▶ [Stated task] Transcribe the rows below word for word, beginning with the very first line and continuing through the line containing "2:30 PM to 4:00 PM", with both of those lines included.
**** Material for this task
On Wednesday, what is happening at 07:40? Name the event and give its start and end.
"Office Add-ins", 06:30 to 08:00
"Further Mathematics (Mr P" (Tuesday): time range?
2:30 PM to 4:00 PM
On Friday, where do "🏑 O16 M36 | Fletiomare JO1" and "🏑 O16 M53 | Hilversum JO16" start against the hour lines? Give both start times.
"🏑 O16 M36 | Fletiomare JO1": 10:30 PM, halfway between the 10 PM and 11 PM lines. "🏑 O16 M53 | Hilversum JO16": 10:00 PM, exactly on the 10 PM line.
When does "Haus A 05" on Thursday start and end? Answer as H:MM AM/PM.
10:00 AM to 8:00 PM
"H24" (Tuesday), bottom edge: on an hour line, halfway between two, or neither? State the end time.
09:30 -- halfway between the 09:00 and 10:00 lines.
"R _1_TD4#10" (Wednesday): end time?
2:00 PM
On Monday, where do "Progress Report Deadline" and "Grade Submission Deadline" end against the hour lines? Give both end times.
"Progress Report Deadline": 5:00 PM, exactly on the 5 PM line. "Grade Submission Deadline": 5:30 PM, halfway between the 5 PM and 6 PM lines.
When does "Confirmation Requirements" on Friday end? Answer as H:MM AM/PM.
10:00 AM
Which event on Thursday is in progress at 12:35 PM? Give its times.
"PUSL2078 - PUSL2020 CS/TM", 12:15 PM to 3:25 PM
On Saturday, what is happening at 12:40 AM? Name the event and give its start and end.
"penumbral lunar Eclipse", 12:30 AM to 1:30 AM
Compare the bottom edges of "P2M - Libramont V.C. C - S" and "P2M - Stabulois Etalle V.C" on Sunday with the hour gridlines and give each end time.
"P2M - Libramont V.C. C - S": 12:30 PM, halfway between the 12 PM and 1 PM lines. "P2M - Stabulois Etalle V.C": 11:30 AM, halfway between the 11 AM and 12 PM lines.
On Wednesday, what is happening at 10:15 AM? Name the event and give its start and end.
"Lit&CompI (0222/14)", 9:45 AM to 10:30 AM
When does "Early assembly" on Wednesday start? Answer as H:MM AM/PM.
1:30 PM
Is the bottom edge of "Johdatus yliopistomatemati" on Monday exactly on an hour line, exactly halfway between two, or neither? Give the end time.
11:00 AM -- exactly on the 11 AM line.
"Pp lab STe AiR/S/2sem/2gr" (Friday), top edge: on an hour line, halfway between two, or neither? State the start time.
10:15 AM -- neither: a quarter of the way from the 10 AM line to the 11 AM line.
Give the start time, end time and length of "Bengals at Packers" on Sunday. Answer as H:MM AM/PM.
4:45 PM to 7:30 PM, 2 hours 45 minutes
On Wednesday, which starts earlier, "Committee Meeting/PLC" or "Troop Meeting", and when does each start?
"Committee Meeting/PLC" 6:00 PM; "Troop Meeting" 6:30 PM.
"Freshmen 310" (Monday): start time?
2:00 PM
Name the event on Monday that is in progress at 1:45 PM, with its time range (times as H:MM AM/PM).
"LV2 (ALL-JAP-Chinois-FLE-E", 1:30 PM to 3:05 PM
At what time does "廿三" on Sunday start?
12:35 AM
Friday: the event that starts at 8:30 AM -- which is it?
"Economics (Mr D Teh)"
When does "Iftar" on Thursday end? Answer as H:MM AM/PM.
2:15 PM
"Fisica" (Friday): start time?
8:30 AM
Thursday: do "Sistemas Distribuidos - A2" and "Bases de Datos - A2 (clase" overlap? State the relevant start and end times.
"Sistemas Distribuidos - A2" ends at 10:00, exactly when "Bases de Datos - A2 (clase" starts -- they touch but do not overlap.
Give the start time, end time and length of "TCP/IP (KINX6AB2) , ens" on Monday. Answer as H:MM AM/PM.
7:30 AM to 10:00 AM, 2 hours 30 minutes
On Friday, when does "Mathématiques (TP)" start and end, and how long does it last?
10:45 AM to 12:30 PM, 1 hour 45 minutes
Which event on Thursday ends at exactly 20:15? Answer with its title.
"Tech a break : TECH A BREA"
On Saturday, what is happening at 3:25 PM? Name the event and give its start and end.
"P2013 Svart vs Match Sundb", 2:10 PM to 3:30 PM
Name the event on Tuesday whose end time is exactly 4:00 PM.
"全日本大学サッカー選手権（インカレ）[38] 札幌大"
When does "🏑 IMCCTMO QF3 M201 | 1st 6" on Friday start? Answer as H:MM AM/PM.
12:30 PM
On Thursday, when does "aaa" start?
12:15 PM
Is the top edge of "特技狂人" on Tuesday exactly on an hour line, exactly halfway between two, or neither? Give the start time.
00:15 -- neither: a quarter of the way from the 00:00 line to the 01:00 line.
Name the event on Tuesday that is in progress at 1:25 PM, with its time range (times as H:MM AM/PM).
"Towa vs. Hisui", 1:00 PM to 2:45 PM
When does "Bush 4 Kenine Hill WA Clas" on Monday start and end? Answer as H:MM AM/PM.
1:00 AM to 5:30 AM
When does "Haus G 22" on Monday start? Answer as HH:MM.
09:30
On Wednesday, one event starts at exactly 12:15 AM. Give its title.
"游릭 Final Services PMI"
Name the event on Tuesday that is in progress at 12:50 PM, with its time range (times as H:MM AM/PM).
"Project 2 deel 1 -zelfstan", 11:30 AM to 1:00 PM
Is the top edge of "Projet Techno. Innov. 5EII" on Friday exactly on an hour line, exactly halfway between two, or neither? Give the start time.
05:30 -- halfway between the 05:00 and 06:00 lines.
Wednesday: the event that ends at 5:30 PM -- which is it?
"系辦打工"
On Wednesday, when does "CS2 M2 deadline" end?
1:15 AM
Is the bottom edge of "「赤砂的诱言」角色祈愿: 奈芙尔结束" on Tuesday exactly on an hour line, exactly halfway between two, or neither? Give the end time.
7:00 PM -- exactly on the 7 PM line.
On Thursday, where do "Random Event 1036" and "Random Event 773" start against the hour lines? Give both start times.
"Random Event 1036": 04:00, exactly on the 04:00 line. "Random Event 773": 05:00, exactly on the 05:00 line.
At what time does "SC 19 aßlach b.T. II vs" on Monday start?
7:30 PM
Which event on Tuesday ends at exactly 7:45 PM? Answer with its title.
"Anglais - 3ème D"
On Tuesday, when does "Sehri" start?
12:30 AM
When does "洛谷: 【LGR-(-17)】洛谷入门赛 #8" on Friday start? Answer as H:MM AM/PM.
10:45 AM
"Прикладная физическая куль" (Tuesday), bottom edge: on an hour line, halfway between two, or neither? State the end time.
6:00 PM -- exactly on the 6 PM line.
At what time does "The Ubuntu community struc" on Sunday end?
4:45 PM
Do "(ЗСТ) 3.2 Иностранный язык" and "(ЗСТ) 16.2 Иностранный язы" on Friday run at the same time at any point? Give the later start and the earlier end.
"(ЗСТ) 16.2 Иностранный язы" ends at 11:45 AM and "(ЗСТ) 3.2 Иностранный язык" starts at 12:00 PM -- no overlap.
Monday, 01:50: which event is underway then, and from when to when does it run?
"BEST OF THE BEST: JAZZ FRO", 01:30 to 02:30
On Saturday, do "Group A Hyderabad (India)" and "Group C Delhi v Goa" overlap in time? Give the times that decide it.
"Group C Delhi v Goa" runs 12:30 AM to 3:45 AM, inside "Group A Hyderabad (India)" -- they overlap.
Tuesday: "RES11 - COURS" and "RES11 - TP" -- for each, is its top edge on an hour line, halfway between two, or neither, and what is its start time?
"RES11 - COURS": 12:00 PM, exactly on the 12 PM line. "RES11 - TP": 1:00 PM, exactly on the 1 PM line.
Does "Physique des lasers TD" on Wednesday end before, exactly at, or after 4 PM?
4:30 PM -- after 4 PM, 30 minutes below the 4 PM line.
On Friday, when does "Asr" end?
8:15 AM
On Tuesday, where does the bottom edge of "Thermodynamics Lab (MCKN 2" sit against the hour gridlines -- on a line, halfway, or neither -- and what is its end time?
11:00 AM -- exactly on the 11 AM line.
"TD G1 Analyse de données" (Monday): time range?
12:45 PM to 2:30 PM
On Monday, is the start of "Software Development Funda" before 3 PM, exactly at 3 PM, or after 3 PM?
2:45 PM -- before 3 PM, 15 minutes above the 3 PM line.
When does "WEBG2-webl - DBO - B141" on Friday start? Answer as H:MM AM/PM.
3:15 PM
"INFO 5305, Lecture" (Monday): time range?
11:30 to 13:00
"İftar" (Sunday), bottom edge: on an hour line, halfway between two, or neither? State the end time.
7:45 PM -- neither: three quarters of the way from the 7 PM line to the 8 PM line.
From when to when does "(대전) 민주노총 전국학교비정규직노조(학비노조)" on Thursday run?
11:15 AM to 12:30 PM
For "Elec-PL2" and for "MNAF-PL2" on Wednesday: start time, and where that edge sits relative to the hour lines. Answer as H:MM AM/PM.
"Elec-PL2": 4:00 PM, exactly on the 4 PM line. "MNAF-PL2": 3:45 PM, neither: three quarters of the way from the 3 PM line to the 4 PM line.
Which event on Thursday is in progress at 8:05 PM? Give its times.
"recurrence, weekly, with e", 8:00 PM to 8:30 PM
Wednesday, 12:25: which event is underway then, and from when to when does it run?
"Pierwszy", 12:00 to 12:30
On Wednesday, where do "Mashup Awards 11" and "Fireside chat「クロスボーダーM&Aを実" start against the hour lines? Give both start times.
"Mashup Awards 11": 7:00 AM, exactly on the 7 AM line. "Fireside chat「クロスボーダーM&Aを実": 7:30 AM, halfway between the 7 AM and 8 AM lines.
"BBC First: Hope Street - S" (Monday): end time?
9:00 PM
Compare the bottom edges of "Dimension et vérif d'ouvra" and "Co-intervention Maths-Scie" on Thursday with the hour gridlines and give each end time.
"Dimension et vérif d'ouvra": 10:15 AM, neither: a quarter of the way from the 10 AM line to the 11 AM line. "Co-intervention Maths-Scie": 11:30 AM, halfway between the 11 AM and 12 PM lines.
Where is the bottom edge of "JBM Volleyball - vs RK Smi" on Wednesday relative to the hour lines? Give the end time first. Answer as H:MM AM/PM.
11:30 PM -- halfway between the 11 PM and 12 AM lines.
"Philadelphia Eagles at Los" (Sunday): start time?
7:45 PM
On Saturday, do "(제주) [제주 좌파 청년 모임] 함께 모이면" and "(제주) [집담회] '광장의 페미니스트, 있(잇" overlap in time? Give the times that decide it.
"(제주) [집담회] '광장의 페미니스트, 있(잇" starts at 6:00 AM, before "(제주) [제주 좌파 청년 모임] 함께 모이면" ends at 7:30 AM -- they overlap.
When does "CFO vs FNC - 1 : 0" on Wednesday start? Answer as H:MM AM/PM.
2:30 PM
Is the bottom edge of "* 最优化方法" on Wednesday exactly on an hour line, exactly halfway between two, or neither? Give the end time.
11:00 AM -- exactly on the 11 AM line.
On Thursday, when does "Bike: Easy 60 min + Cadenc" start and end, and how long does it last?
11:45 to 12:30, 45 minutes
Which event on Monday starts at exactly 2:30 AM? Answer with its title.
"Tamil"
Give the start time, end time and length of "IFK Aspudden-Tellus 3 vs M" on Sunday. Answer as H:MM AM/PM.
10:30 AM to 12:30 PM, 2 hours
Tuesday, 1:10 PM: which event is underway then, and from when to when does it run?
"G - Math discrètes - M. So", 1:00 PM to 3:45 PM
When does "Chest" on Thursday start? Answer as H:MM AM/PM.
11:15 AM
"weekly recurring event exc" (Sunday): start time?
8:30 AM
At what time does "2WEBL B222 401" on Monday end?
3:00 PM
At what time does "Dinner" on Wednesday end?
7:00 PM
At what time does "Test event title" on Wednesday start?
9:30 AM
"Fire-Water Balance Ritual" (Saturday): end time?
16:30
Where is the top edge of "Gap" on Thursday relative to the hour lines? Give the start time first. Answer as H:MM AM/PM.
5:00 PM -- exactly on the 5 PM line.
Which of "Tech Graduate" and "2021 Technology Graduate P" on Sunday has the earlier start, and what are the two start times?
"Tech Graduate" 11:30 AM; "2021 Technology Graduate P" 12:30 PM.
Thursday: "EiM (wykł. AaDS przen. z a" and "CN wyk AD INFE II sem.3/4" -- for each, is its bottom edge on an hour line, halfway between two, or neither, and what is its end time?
********
▶ [Task output]
On Wednesday, what is happening at 07:40? Name the event and give its start and end.
"Office Add-ins", 06:30 to 08:00
"Further Mathematics (Mr P" (Tuesday): time range?
2:30 PM to 4:00 PM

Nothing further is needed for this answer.